White male college student smiling in front of Hamline University sign - Thriving with Epilepsy

Josh Rahman likes being part of things bigger than himself. He played football in high school and is now doing the same in college. He’s also working towards a degree in Criminal Justice so that he can help others, and has a drive to educate people about epilepsy and raise awareness.

“I want to be part of something bigger than myself. I don’t know if I could be satisfied just wasting my life away with a high paying office job. On top of that, our criminal justice system has many systemic issues so I just want to make the difference I want to see in the world,” says Josh.

Josh was diagnosed with epilepsy right before becoming a teenager. He’d been suffering from seizures for years, but given the nature of his absence seizures (often appearing as if he’s daydreaming) it was difficult for others to identify. The diagnosis made sense to his parents who at the time had unknowingly witnessed his seizures, but thought of them as Josh being absent-minded.

“I had some really rough patches in high school with my grades crashing hard my sophomore and junior years due to swapping between tons of meds to find something that worked. It’s been a long road, but I’m doing pretty well now,” says Josh.

ST. PAUL, MN FEBRUARY 5: Joshua Rahman at Hamline University on February 5, 2020 in Minneapolis, Minnesota. Credit: Tony Nelson

His first contact with EFMN came just last spring when he applied for a scholarship from the Elam Baer & Janis Clay Educational Fund. Josh was awarded one of the ten scholarships given out each year, and is currently a freshman at Hamline University.

“To be honest my dad was the one pushing me to get all those scholarship applications in, so I have him to thank for getting me access to the resources available from the foundation.”

Josh’s adjustment to college brought with it plenty of changes and new experiences. The extra downtime in his schedule allows for more freedom, but it’s also made him realize the need to plan and be disciplined. Especially when it came to planning rest and work time around his football schedule.

“All the guys are awesome people, and even though we had a terrible year record-wise you’d be hard-pressed to find a group of guys as passionate and driven to work hard and improve as the guys we have in the weight room at 6 AM each morning.
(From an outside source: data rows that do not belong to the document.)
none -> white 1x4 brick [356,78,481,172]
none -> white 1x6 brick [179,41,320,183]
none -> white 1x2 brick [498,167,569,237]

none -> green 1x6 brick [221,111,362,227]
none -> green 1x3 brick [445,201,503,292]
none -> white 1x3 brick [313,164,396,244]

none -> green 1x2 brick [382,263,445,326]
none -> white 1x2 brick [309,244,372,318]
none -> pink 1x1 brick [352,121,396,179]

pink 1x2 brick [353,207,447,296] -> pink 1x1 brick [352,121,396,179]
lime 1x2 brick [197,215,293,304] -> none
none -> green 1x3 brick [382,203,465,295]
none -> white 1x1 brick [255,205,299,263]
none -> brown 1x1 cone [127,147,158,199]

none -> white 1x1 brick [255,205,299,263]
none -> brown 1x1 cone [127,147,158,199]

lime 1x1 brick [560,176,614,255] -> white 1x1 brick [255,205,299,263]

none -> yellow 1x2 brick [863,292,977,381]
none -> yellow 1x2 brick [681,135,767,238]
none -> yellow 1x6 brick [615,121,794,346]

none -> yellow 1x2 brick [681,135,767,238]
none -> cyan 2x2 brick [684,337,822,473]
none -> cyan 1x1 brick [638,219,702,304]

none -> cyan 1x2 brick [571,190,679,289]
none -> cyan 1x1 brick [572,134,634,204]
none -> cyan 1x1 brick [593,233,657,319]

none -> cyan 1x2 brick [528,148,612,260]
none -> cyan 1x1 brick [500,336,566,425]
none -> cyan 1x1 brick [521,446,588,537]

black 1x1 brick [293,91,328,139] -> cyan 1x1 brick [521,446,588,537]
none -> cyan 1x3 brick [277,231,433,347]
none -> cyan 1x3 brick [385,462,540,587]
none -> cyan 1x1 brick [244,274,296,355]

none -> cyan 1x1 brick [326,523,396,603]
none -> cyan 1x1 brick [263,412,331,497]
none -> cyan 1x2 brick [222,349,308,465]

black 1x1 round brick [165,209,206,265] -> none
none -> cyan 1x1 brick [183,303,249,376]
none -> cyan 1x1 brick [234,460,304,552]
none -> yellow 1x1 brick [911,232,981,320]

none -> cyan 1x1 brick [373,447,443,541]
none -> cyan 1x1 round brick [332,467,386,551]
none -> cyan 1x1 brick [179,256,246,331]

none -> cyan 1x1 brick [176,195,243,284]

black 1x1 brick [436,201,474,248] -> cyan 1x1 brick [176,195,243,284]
Once you get to that first game, that’s when all the pain and suffering pays off.”

The football season is now behind him and Josh is working through his second semester, but has some advice for those transitioning to college.

“I’d say go in with an open mind, make friends, and if you have good ones from high school, stay connected. I don’t know where I’d be without my support system of friends and family. Also, call your family often. My mom worries about me way too much, so it’s good to let them know every once in a while that I’m not dead.”